Every line below that holds the string "knee" should be copied out.

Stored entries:
------

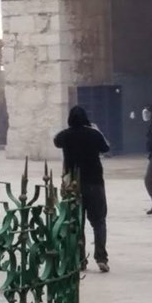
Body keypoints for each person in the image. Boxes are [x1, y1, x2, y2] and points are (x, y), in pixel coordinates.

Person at [53, 106, 111, 273]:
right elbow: (106, 148)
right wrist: (94, 130)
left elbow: (56, 141)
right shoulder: (94, 134)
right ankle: (101, 257)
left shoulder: (65, 135)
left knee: (76, 223)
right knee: (99, 222)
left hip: (73, 184)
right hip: (94, 182)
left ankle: (80, 259)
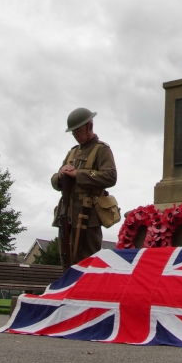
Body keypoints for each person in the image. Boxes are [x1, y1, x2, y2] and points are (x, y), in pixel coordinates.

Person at [51, 108, 118, 264]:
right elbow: (54, 181)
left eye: (79, 131)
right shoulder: (72, 153)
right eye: (73, 133)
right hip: (67, 215)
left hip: (89, 216)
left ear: (90, 126)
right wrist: (61, 175)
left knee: (87, 262)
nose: (76, 136)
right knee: (66, 261)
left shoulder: (102, 150)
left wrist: (78, 174)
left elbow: (110, 176)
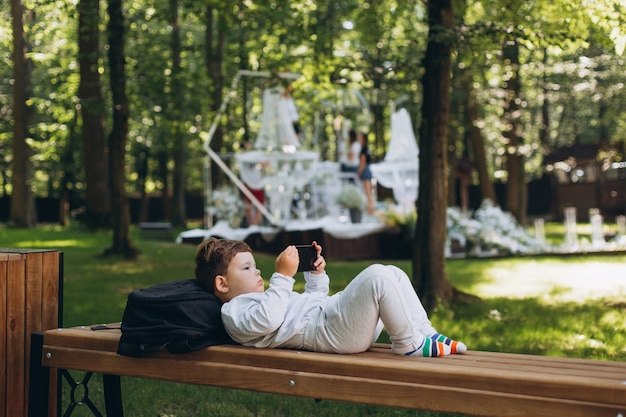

------

**Answer space**.
left knee: (76, 223)
right knee: (99, 222)
left knee: (87, 262)
right knee: (66, 261)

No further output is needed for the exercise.